Railway station in Goa, India

Vasco da Gama (also known as Vasco-Da-Gama, station code: VSG) is a railway station serving the town of Vasco da Gama in Goa, India.

Type: Terminus

Number of Platforms: 3

Number of Halting Trains: 0

Number of Originating Trains: 12

Number of Terminating Trains: 12

== History ==
The station was part of the Marmagao and Vasco metre-gauge railway line. This was the main rail in the state until the Konkan Railway was started in 1998.

== Major trains ==
The train which originates from Vasco-Da-Gama are :

● Vasco da Gama–Patna Superfast Express (12741/12842)

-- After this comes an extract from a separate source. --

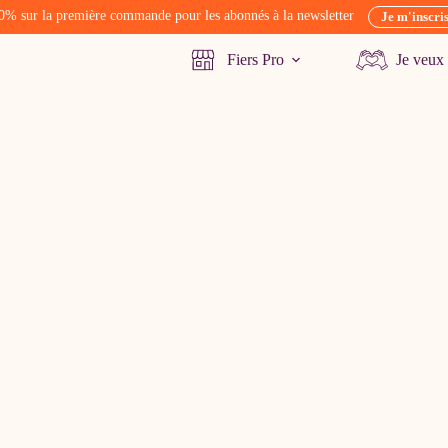
0% sur la première commande pour les abonnés à la newsletter
Je m'inscri
Fiers Pro
Je veux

● Goa Express (12779/12780)

● Hyderabad–Vasco da Gama Express (17021/17022)

● Yesvantpur–Vasco da Gama Express (17309/17310)

● Vasco da Gama–Velankanni Weekly Express (17315/17316)

● Tirupati–Vasco da Gama Express (17419/17420)

● Howrah–Vasco da Gama Amaravati Express (18047/18048)

== Location and Layout ==
It is located in Swatantra Path, Vasco da Gama, Goa. It has 3 platforms.

== Jurisdiction ==
It comes under the jurisdiction of the Hubli division of the South Western Railway( SWR ) Zone.